* Problem details
Reproduce verbatim every line from the one containing "determined by: Sánchez, C." down through the last line of the entries, including both of those lines.

-- BEGIN Information provided --

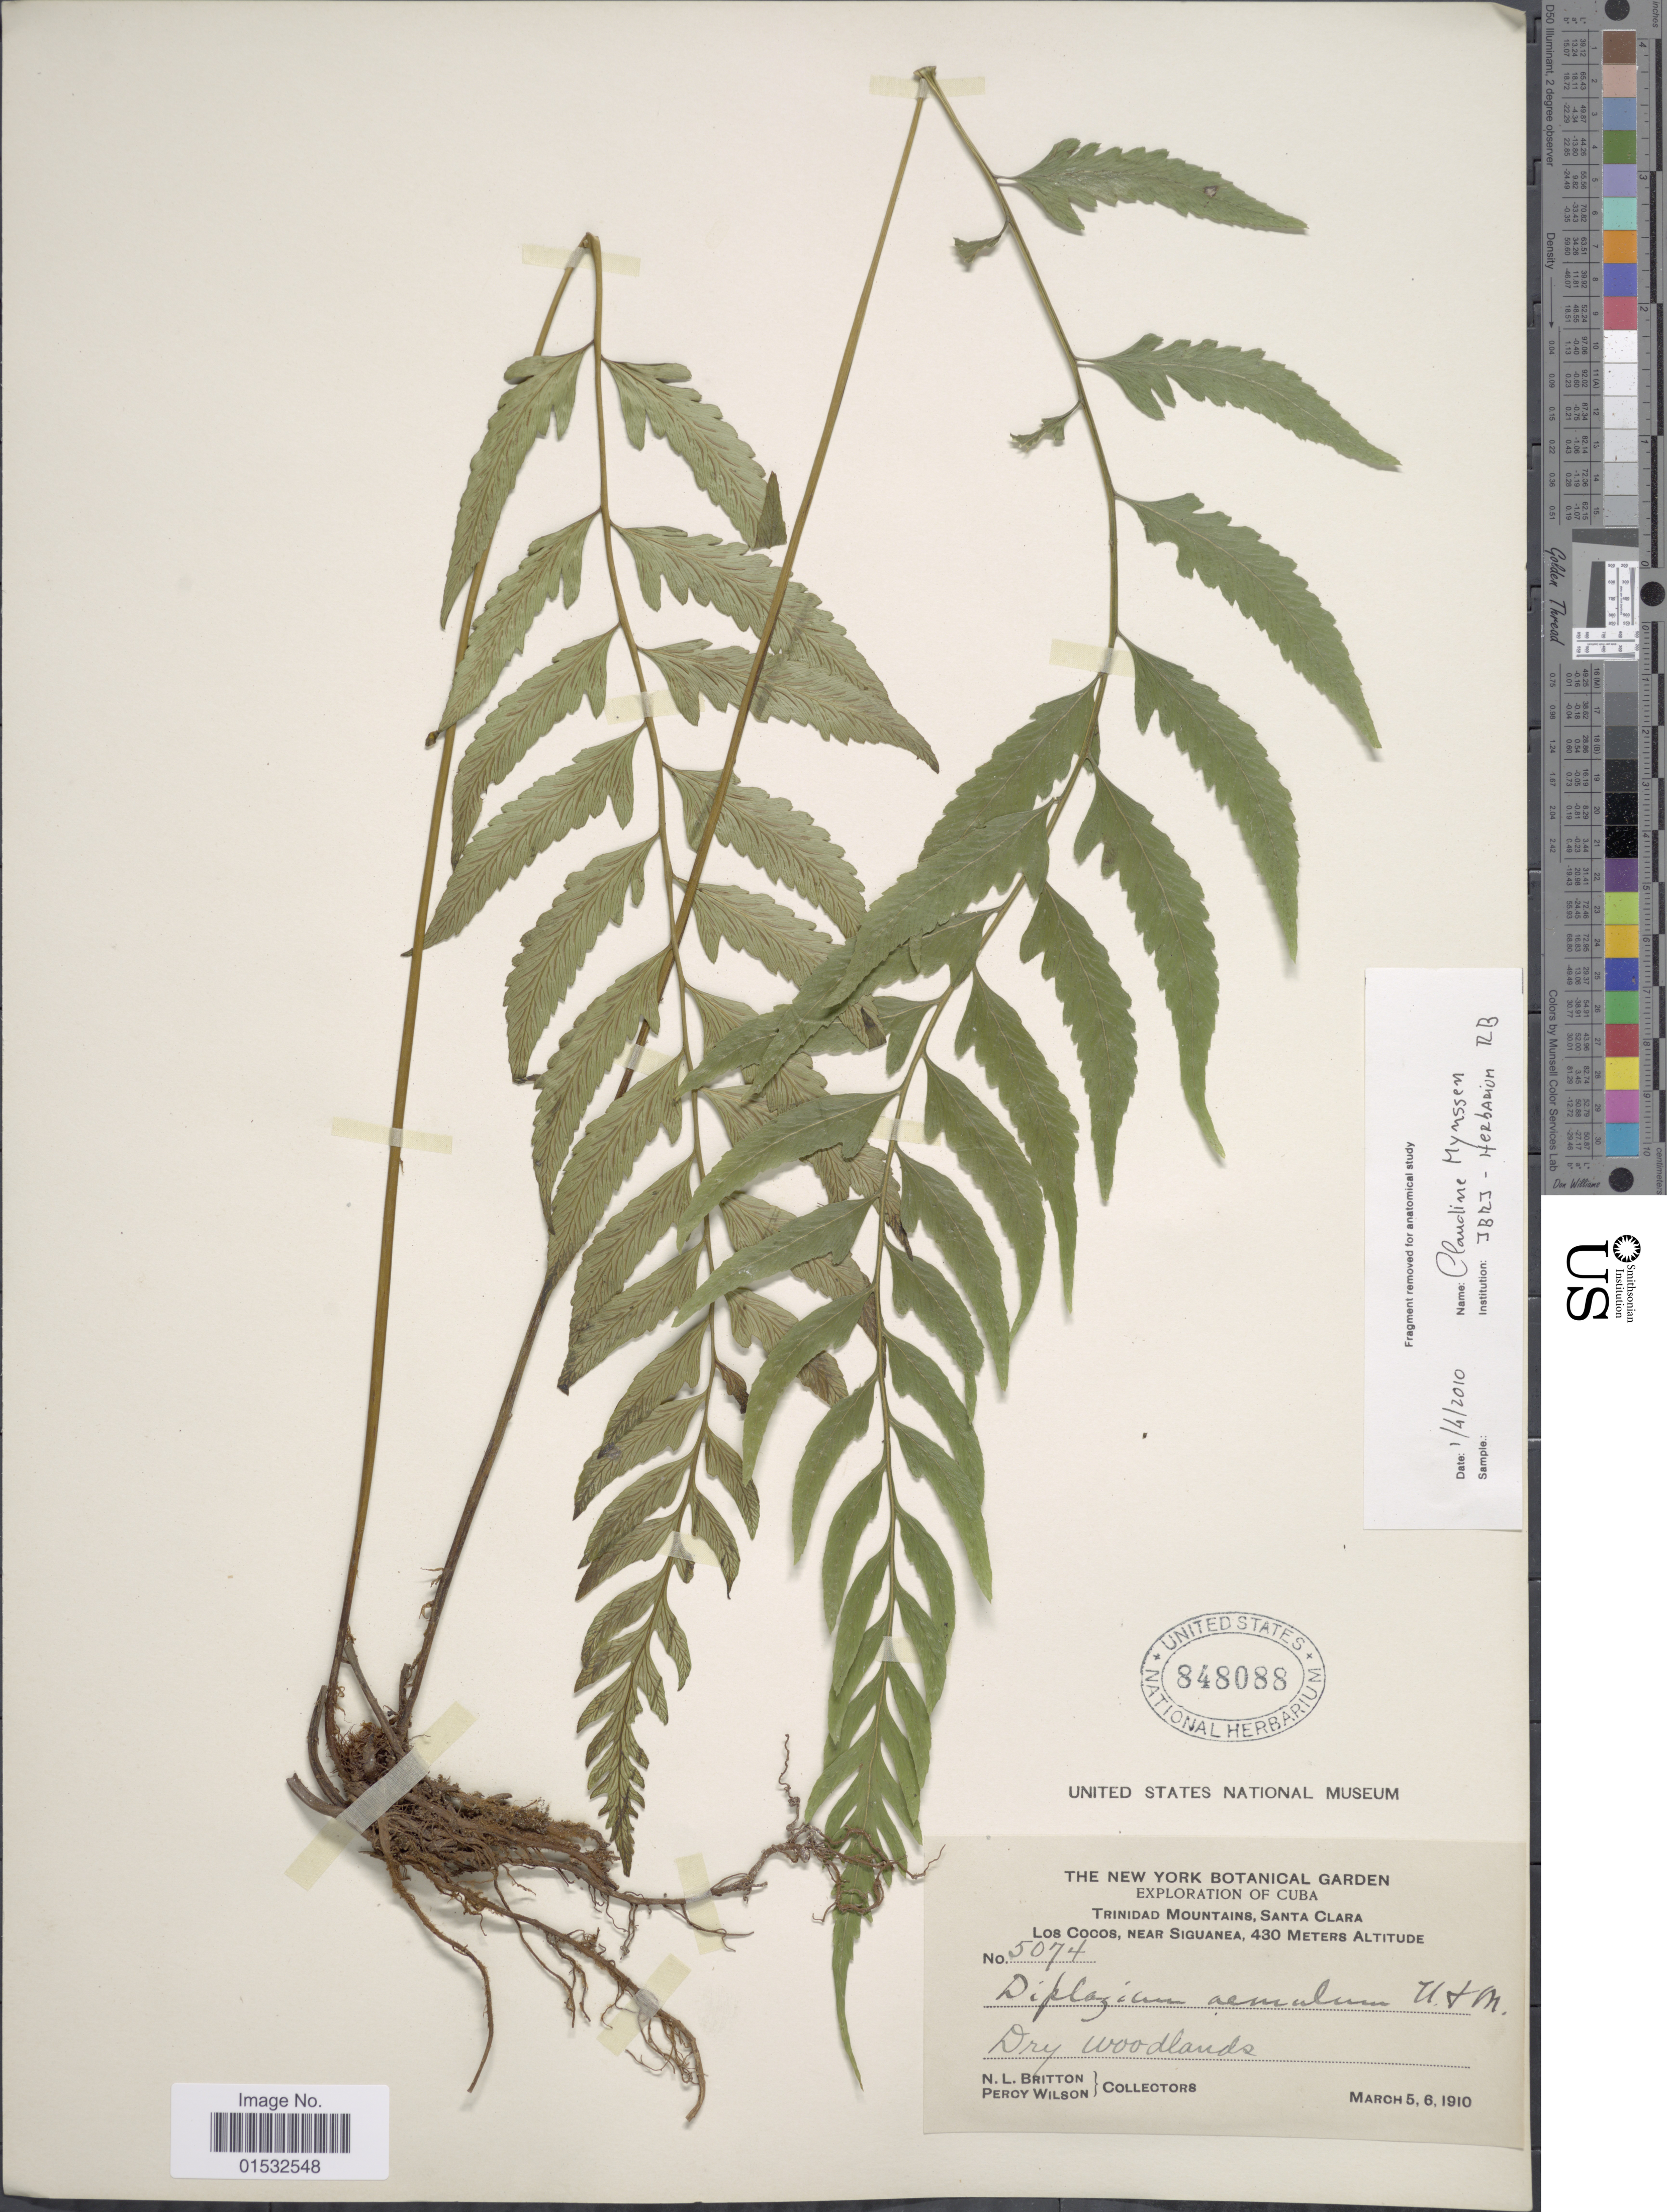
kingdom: Plantae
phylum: Tracheophyta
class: Polypodiopsida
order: Polypodiales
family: Athyriaceae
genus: Diplazium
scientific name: Diplazium cristatum x D. unilobum (Poir.) Hieron.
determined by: Sánchez, C.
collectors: N. Britton & P. Wilson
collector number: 5074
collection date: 1910-03-05/1910-03-06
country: Cuba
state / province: Las Villas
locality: Trinidad Mountains, Santa Clara. Los Cocos, near Siguanea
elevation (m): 430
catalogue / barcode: US 848088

-- END Information provided --

* Correct response
determined by: Sánchez, C.
collectors: N. Britton & P. Wilson
collector number: 5074
collection date: 1910-03-05/1910-03-06
country: Cuba
state / province: Las Villas
locality: Trinidad Mountains, Santa Clara. Los Cocos, near Siguanea
elevation (m): 430
catalogue / barcode: US 848088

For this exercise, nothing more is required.